====== MATERIAL FOR THE TASK

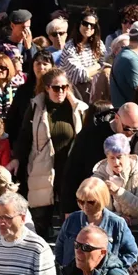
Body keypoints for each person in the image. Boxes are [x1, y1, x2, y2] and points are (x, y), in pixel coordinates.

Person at [16, 66, 87, 230]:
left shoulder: (77, 108)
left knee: (69, 214)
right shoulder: (36, 108)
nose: (61, 91)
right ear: (47, 88)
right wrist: (16, 158)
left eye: (64, 87)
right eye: (56, 88)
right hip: (42, 165)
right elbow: (25, 135)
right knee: (41, 216)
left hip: (69, 167)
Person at [55, 177, 138, 268]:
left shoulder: (117, 224)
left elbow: (131, 254)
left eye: (91, 202)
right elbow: (59, 249)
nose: (85, 206)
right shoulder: (72, 220)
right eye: (81, 201)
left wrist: (112, 269)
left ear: (102, 199)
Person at [59, 8, 104, 100]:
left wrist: (91, 71)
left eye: (92, 25)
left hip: (95, 92)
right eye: (85, 23)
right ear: (79, 24)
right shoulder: (70, 47)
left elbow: (106, 62)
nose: (88, 27)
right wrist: (98, 65)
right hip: (76, 94)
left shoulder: (99, 44)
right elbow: (80, 75)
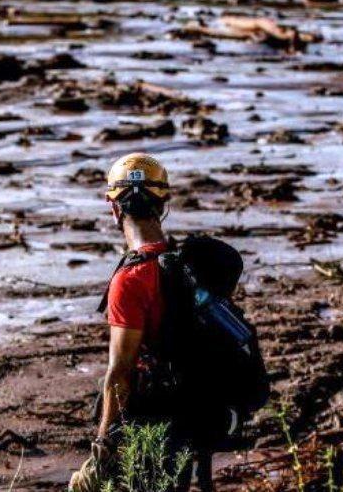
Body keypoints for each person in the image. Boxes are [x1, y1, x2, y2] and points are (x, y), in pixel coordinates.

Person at [69, 152, 213, 492]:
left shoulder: (131, 279)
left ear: (114, 208)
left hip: (152, 421)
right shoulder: (186, 262)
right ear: (163, 204)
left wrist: (103, 444)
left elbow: (120, 374)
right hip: (193, 413)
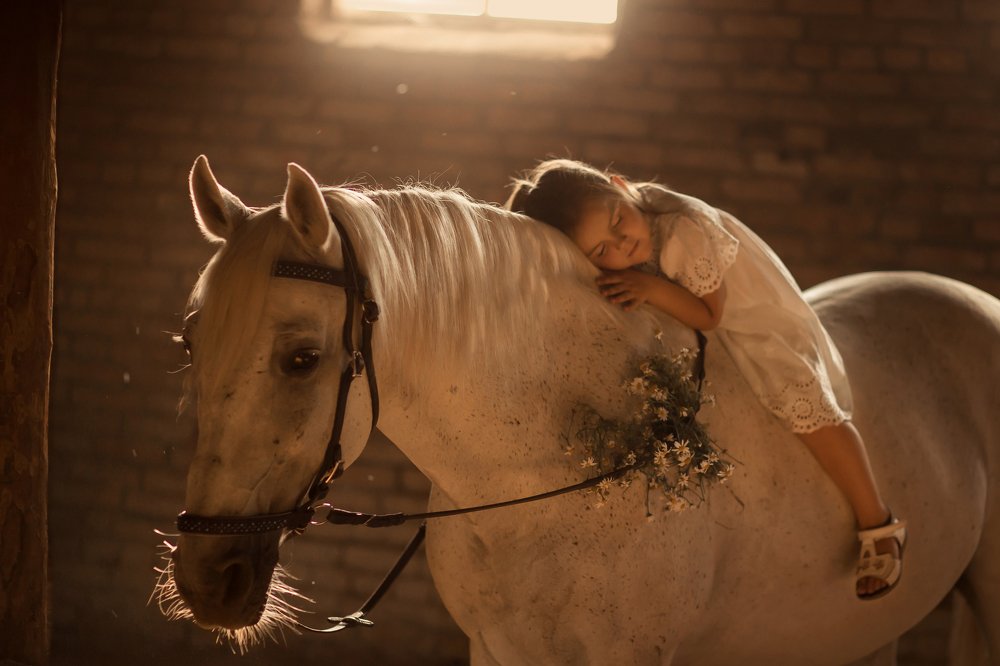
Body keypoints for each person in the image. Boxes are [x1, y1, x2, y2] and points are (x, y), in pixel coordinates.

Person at [505, 158, 905, 600]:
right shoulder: (619, 239)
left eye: (619, 219)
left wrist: (650, 288)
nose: (621, 240)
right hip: (691, 317)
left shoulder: (683, 233)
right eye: (602, 251)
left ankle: (877, 522)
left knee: (801, 401)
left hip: (749, 319)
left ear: (620, 185)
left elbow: (710, 316)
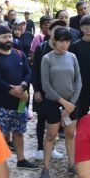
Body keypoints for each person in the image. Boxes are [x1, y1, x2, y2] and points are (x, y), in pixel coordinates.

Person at [0, 25, 37, 169]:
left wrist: (23, 86)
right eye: (4, 37)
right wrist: (13, 90)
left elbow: (28, 72)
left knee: (18, 132)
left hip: (19, 103)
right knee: (0, 134)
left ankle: (21, 160)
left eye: (10, 36)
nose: (8, 39)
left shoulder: (19, 54)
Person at [40, 27, 82, 178]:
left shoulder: (72, 57)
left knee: (71, 134)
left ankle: (72, 165)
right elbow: (46, 85)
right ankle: (46, 167)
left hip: (72, 103)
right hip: (53, 102)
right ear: (54, 41)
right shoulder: (47, 58)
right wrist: (63, 103)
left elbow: (78, 81)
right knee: (51, 135)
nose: (65, 44)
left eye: (67, 41)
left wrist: (71, 103)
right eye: (61, 41)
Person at [31, 19, 67, 162]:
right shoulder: (42, 47)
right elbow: (35, 71)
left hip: (59, 93)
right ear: (50, 31)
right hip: (43, 91)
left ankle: (51, 148)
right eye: (55, 29)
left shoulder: (66, 48)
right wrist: (37, 90)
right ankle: (40, 147)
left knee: (55, 120)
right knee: (41, 118)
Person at [70, 15, 90, 118]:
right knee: (81, 112)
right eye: (85, 26)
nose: (88, 28)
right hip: (81, 84)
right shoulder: (75, 45)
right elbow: (72, 65)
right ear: (81, 28)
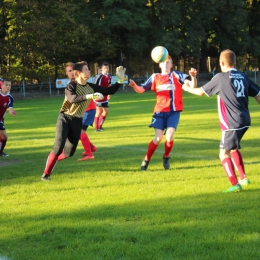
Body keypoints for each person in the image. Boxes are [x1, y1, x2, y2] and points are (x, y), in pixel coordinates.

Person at [182, 49, 260, 192]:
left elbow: (200, 92)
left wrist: (186, 88)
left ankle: (235, 184)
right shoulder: (243, 77)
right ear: (235, 62)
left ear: (221, 63)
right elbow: (258, 95)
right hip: (245, 120)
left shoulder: (220, 78)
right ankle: (243, 178)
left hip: (231, 123)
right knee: (233, 148)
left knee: (223, 153)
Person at [41, 61, 126, 181]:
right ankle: (46, 174)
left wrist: (120, 80)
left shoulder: (91, 86)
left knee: (69, 153)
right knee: (58, 147)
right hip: (65, 118)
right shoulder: (72, 85)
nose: (89, 71)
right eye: (86, 69)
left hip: (77, 121)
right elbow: (72, 99)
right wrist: (89, 96)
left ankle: (53, 158)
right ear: (79, 73)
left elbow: (109, 91)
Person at [129, 55, 197, 170]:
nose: (166, 64)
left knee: (169, 135)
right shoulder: (155, 77)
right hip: (159, 112)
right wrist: (134, 85)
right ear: (159, 64)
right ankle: (146, 160)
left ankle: (166, 157)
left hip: (173, 111)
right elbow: (141, 90)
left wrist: (193, 77)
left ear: (171, 65)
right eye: (163, 62)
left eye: (168, 62)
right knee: (158, 138)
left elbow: (192, 86)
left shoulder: (176, 75)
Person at [0, 79, 17, 157]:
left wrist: (12, 112)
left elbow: (10, 109)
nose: (8, 87)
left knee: (4, 137)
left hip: (0, 120)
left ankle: (0, 152)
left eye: (9, 85)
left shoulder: (10, 98)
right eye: (6, 85)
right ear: (2, 85)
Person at [94, 63, 112, 131]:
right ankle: (96, 128)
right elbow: (95, 86)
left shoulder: (109, 75)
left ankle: (100, 126)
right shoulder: (99, 76)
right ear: (102, 69)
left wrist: (109, 94)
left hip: (105, 96)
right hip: (99, 96)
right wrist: (96, 95)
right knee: (98, 112)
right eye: (105, 68)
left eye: (107, 68)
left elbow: (109, 85)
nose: (106, 69)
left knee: (106, 112)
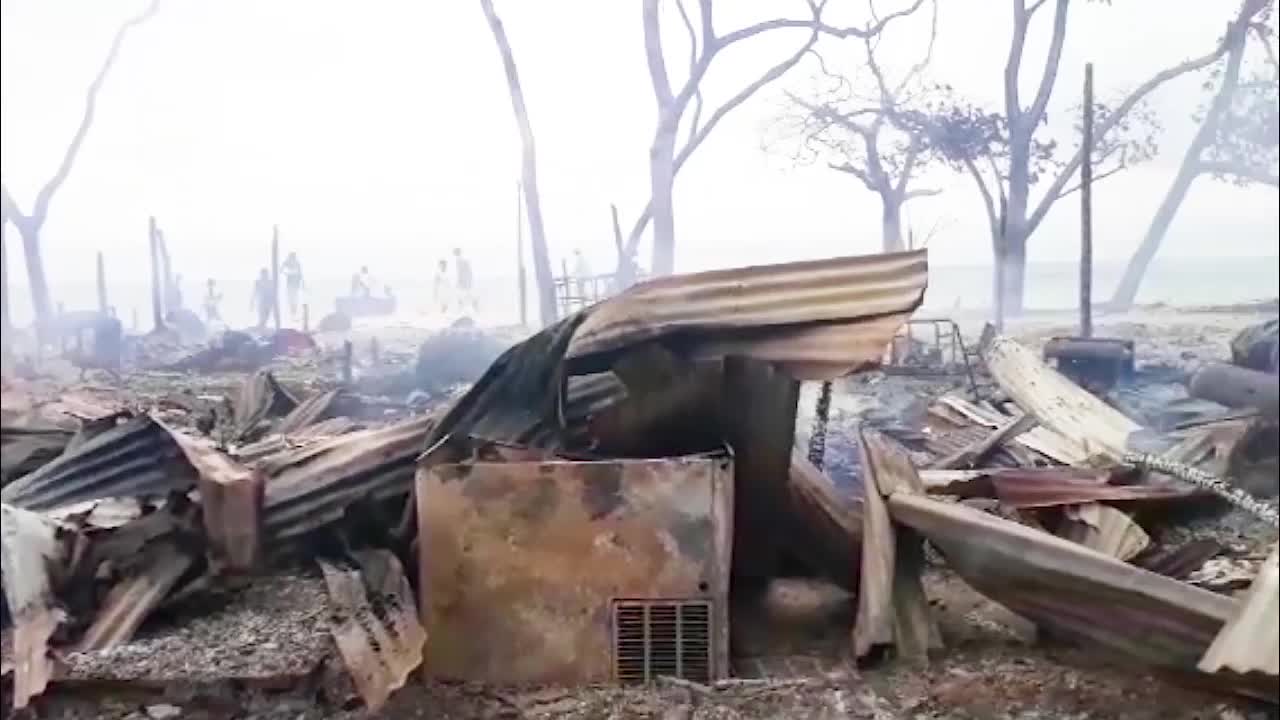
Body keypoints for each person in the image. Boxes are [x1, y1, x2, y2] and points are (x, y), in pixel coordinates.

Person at [453, 248, 476, 314]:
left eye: (456, 253)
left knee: (463, 295)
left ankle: (466, 309)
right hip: (465, 280)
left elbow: (461, 271)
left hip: (465, 281)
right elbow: (463, 271)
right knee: (464, 295)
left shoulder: (460, 260)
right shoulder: (460, 260)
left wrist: (460, 280)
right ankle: (463, 309)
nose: (455, 254)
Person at [281, 252, 304, 318]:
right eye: (292, 257)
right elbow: (281, 269)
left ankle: (294, 311)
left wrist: (301, 283)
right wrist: (287, 273)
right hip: (290, 281)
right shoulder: (287, 262)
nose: (293, 258)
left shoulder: (297, 263)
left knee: (294, 297)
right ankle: (292, 311)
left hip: (295, 282)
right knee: (291, 296)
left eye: (293, 257)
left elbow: (300, 273)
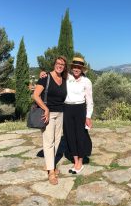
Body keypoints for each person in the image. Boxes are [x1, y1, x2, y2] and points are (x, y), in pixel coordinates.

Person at [40, 56, 93, 174]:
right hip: (67, 109)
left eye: (79, 67)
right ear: (71, 67)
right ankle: (75, 161)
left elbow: (90, 100)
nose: (76, 69)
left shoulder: (87, 81)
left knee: (80, 136)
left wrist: (88, 116)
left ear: (82, 69)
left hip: (80, 109)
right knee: (69, 136)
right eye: (74, 67)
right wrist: (44, 73)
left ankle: (80, 162)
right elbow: (54, 75)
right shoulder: (67, 77)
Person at [33, 56, 67, 185]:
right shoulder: (45, 77)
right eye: (58, 63)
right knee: (49, 142)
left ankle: (49, 164)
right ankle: (51, 172)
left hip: (60, 113)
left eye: (62, 64)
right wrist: (45, 109)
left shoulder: (64, 79)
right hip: (48, 114)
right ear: (54, 64)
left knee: (57, 140)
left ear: (64, 67)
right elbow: (35, 95)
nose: (60, 66)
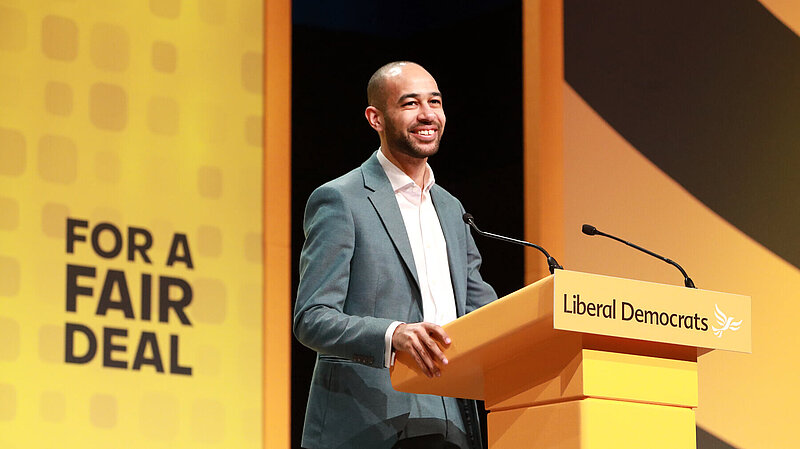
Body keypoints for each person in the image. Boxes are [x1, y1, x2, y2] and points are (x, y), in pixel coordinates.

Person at [294, 61, 497, 449]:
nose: (427, 114)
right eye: (410, 103)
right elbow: (312, 319)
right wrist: (394, 334)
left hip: (452, 421)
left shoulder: (452, 210)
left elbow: (481, 311)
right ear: (376, 118)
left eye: (434, 102)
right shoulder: (341, 199)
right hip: (368, 423)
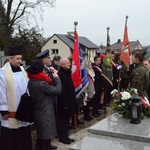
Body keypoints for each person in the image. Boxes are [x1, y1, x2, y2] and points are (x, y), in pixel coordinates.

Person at [0, 48, 32, 150]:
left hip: (23, 108)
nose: (20, 61)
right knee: (11, 136)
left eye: (20, 58)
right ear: (10, 59)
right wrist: (4, 111)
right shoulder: (3, 72)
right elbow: (1, 91)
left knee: (23, 134)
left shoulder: (22, 70)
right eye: (17, 58)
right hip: (10, 111)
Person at [27, 59, 62, 150]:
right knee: (45, 141)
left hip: (39, 112)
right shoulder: (41, 84)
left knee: (41, 138)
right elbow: (57, 90)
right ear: (40, 70)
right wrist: (56, 78)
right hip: (45, 114)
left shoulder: (32, 81)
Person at [36, 49, 58, 150]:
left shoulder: (49, 69)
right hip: (45, 100)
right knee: (45, 125)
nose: (50, 59)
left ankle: (48, 142)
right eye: (48, 58)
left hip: (51, 97)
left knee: (50, 123)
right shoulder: (40, 70)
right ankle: (44, 144)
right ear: (44, 60)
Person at [57, 58, 78, 144]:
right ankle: (62, 137)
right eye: (68, 63)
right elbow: (62, 91)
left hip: (69, 101)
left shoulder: (66, 73)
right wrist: (64, 104)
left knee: (67, 121)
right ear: (62, 65)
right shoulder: (61, 74)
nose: (70, 64)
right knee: (63, 121)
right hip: (64, 103)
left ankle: (66, 136)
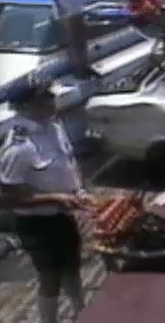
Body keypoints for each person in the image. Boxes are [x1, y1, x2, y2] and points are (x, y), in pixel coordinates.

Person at [0, 84, 96, 323]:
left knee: (72, 269)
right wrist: (58, 198)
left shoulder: (55, 126)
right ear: (22, 107)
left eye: (50, 96)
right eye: (43, 99)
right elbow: (10, 197)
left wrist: (78, 190)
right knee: (50, 278)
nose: (51, 101)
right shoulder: (19, 147)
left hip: (63, 216)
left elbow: (69, 162)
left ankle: (80, 313)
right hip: (36, 223)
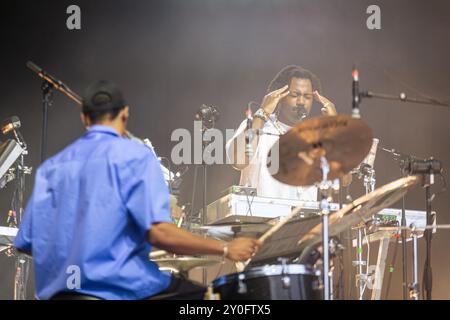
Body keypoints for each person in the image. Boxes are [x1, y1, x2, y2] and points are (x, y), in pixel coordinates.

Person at [13, 80, 261, 300]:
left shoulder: (52, 168)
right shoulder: (137, 157)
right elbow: (160, 234)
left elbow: (26, 243)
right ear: (125, 113)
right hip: (122, 289)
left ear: (84, 118)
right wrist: (226, 249)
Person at [226, 65, 338, 200]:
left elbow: (344, 180)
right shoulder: (258, 124)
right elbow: (238, 161)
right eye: (295, 95)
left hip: (302, 220)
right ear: (279, 96)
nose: (301, 102)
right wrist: (263, 112)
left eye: (307, 97)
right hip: (260, 218)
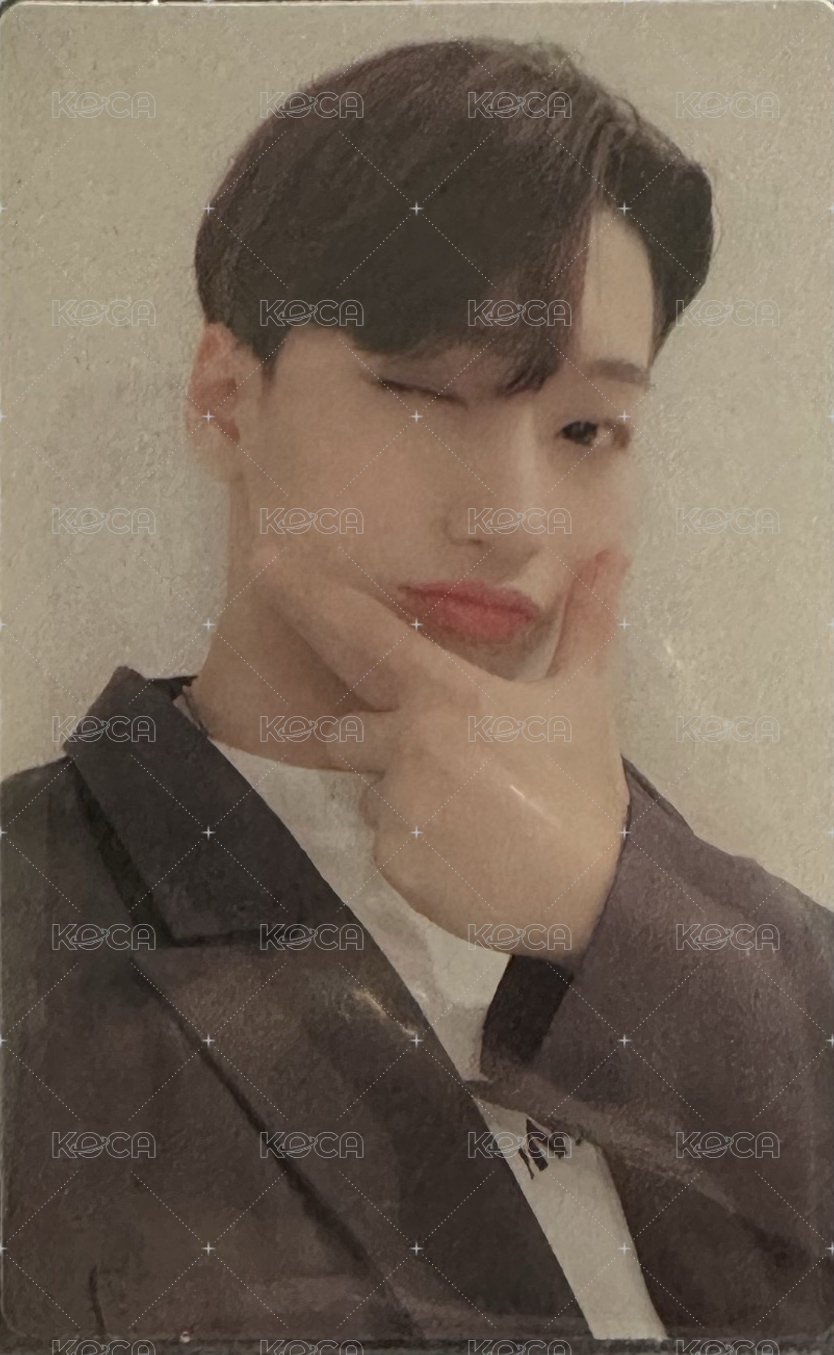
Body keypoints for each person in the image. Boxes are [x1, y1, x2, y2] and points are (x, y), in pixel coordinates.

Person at [2, 36, 832, 1346]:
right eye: (423, 396)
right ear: (224, 401)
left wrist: (603, 915)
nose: (512, 517)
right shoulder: (31, 914)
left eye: (585, 429)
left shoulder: (705, 911)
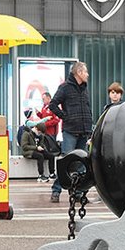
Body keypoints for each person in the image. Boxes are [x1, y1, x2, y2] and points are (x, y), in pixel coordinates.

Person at [47, 62, 92, 203]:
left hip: (84, 131)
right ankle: (56, 190)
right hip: (70, 131)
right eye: (85, 72)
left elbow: (87, 107)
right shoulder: (65, 88)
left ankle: (78, 192)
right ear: (78, 73)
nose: (87, 74)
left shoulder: (84, 89)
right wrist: (65, 117)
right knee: (67, 162)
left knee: (81, 163)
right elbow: (52, 104)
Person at [17, 110, 54, 182]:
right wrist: (36, 148)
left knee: (51, 156)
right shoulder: (26, 133)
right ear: (36, 129)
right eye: (39, 132)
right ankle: (41, 175)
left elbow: (41, 144)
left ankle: (52, 173)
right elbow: (24, 147)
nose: (39, 134)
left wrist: (42, 148)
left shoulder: (41, 136)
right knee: (40, 156)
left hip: (37, 150)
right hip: (28, 152)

============

PROBLEM TO WORK ON :: All lines from the one containing "right eye: (39, 132)" to the last line above should be reproduced exactly, and no other lines should be given.

EXERCISE ANSWER ::
right eye: (39, 132)
right ankle: (41, 175)
left elbow: (41, 144)
left ankle: (52, 173)
right elbow: (24, 147)
nose: (39, 134)
left wrist: (42, 148)
left shoulder: (41, 136)
right knee: (40, 156)
left hip: (37, 150)
right hip: (28, 152)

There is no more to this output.